English professor Susan Johnston told CBC that some don’t have the listening skills to understand what’s going on in classes and they also appear to be crafting papers in one language and converting them to English, “through some kind of Google Translator or BabelFish program.”

The discussion isn’t limited to Saskatchewan. The international student population grew by 60 per cent nationwide between 2004 and 2012.

While universities are happy to have the extra tuition, funding and diversity that foreign students bring, schools face pressure to make sure these new recruits can read, write and speak well enough to succeed.

Students Nova Scotia, an advocacy group, recently studied international students. After consulting government, professors and students (both foreign and domestic) they concluded that, “language fluency is possibly the most important academic challenge affecting international students.”

The extensive report says that the usefulness of English tests used to admit students may be part of the problem. The report cites a study from the University of Western Ontario that showed the widely-used Test Of English as a Foreign Language (TOEFL) is a poor predictor of academic performance, possibly because the tests are written while much of what goes on in classes is oral.

Fraudulent tests are also a problem, at least in the U.S. The University of Denver noticed many international students were failing, so they decided recently to re-test them upon arrival. Marjorie Smith, director of Denver’s Office of International Student Admission, told Inside Higher Education that 23 out of 120 students (all from China) failed. The same article points out that businesses have opened in China to combat fraud by helping vet students through video recordings.

Students Nova Scotia supports the economic and cultural advantages that international students provide, but they want the government to make sure all students who graduate have good enough English. They propose, among other things, making sure some of the provincial funding for international students (estimated at $30 million) is earmarked for English language instruction.

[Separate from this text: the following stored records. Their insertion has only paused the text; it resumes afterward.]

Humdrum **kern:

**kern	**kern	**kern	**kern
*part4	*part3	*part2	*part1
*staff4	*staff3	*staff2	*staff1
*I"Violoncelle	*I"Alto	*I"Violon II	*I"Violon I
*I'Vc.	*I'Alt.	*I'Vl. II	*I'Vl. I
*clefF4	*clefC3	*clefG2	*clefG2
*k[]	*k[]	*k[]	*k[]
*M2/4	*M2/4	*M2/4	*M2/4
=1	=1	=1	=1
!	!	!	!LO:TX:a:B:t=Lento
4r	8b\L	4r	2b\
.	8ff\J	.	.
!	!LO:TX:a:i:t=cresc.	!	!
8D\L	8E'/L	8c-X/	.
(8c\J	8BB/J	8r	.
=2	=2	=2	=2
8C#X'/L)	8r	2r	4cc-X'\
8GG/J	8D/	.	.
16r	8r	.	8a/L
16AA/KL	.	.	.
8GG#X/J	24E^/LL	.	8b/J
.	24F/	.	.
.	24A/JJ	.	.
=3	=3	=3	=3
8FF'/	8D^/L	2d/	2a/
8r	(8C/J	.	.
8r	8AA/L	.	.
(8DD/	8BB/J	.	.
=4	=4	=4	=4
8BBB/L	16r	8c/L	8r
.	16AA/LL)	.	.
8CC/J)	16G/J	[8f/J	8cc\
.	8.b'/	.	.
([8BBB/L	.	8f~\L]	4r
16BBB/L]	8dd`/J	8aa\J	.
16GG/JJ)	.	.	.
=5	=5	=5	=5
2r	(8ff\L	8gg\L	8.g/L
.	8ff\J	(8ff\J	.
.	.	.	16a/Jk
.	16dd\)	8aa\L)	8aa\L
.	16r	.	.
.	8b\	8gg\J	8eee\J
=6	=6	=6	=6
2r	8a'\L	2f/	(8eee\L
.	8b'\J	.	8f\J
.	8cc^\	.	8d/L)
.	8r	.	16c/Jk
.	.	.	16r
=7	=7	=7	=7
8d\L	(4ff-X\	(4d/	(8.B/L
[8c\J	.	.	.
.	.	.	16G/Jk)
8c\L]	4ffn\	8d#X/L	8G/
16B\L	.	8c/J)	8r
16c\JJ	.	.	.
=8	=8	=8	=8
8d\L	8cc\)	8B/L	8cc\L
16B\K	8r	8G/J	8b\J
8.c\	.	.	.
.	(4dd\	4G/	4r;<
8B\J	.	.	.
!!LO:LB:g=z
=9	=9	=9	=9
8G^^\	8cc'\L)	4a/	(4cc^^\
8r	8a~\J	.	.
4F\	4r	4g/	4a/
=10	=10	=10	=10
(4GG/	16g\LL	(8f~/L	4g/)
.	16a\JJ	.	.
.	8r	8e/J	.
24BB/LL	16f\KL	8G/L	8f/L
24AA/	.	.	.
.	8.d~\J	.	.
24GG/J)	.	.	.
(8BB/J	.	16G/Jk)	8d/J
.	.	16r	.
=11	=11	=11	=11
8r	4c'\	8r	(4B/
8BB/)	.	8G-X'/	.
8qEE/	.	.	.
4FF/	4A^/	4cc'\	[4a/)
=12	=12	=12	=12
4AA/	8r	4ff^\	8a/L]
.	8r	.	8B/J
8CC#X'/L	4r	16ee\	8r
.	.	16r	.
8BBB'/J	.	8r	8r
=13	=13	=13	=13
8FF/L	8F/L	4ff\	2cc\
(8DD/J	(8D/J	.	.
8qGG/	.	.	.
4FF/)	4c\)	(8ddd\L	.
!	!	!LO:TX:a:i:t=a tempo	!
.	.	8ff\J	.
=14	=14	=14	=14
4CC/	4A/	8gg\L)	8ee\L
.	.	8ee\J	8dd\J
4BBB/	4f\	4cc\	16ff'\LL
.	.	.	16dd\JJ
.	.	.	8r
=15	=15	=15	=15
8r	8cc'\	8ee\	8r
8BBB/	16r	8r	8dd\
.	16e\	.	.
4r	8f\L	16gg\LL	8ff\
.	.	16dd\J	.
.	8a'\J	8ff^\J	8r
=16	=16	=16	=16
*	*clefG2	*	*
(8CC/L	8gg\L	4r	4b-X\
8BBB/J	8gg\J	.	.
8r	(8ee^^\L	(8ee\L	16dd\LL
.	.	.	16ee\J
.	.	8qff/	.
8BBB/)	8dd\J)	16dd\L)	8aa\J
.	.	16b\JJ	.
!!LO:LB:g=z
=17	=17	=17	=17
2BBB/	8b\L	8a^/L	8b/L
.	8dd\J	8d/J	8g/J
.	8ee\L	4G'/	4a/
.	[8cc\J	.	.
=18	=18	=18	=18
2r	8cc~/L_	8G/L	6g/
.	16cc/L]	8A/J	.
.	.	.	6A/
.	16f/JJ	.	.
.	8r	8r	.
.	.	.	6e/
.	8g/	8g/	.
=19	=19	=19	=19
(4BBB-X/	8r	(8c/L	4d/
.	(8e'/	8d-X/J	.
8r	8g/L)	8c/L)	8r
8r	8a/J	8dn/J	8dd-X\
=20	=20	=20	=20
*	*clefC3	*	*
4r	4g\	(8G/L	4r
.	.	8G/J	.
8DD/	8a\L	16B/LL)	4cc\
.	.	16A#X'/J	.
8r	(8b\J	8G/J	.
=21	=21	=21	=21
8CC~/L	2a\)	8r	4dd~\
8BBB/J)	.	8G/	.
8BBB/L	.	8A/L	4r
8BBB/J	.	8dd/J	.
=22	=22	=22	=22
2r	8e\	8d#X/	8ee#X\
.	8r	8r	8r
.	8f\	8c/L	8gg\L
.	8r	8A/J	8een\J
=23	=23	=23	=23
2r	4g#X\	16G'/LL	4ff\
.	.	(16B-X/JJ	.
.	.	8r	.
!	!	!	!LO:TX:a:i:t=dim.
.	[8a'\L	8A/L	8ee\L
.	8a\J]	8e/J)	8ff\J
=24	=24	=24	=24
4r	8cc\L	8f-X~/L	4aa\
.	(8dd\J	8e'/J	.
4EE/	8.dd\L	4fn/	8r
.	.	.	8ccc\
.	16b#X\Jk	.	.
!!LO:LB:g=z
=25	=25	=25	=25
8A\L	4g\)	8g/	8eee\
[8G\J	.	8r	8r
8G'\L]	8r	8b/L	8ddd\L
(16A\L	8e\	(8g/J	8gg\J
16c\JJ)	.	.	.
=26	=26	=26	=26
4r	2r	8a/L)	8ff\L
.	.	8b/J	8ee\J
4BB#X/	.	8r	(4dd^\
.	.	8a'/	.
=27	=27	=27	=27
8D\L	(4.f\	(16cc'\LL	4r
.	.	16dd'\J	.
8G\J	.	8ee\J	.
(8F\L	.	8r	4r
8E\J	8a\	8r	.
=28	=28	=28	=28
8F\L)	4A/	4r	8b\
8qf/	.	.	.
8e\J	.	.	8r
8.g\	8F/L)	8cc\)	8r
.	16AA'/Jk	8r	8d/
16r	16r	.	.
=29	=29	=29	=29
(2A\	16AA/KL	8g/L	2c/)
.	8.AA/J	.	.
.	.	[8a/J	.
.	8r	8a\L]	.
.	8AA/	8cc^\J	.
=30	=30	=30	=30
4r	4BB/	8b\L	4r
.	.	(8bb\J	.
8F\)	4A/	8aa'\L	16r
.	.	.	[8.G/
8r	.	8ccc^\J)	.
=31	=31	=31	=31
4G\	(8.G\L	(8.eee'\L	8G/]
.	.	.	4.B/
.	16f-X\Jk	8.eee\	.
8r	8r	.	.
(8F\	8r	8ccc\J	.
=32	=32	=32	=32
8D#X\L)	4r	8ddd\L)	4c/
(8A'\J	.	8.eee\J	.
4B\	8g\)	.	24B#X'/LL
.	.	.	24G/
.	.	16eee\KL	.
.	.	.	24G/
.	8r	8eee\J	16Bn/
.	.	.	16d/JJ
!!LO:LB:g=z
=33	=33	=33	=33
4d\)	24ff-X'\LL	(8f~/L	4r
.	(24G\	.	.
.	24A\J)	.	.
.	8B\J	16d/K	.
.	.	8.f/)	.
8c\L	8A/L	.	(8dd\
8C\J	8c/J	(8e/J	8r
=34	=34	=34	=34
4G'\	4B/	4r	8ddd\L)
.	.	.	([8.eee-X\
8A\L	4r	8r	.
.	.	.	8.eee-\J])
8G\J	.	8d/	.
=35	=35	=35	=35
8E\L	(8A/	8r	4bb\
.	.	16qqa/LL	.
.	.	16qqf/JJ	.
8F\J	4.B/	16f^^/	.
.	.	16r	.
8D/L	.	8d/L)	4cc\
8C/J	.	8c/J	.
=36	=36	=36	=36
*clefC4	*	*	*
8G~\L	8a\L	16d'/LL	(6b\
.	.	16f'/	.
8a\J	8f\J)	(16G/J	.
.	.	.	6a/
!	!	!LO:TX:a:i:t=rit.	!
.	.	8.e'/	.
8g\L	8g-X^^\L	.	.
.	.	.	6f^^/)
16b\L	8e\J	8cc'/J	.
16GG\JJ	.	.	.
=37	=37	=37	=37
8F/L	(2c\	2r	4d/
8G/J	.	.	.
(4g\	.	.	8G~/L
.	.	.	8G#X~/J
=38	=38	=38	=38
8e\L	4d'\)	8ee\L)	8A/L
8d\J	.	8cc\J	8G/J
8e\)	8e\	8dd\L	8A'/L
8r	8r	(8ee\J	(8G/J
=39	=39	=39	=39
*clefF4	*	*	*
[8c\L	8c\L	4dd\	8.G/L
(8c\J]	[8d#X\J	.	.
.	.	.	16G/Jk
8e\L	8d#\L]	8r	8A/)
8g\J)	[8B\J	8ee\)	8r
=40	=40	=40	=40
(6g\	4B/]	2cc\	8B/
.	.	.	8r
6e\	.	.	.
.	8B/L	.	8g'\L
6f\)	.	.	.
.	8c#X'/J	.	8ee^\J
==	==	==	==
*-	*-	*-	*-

Not everyone sees a problem, however. Rafael Garcia, the international student representative to the University of Regina’s Student Union, says he thinks students are getting all the language help they need. He says the concerns he hears from foreign students aren’t about academic trouble but are instead things like finding housing or, for Muslim students, spaces to pray.

Garcia left Venezuela for Canada six years ago and took nearly two years of English as a Second Language courses before starting his bachelor’s degree in business administration. Even after the two years of ESL, it was a difficult transition, he says, but the University of Regina was there to help.

“In first year, I had to put in maybe two to three times as much work as I’m doing now,” he says. “I’m sure every international student goes through that phase,”  he adds. He says the UR International office was very supportive and pointed him to the campus writing centre where tutors help students like him improve their essays. Heading into year four, he still uses the freely-provided service.

Deirdre Flynn, who teaches English Literature at the University of Toronto, says international students struggle. “As one who has written articles in a second language (French), I know they have to work ten-times as hard as native speakers when it comes to articulating complex, linguistically and logically sophisticated arguments in a second language.” She adds, “I know how frustrating it can be for them to stumble on basic language issues when they are thinking at very high levels.”

But are Flynn’s students passable? “It is not fun or easy for them to write in English,” she says, “but they do it well enough to earn their marks and, ultimately, their degrees.”

Still, it’s easy to understand the concern. If large numbers of graduates can’t conduct themselves well enough in English, Canada will lose out. Either the course standards will fall and students will be graduate with lower-quality degrees or more of them will fail and head back to their homelands bitter about Canadian education. Either way, Canada’s reputation for high-quality universities would suffer and we would miss out on the cultural and economic rewards international students bring.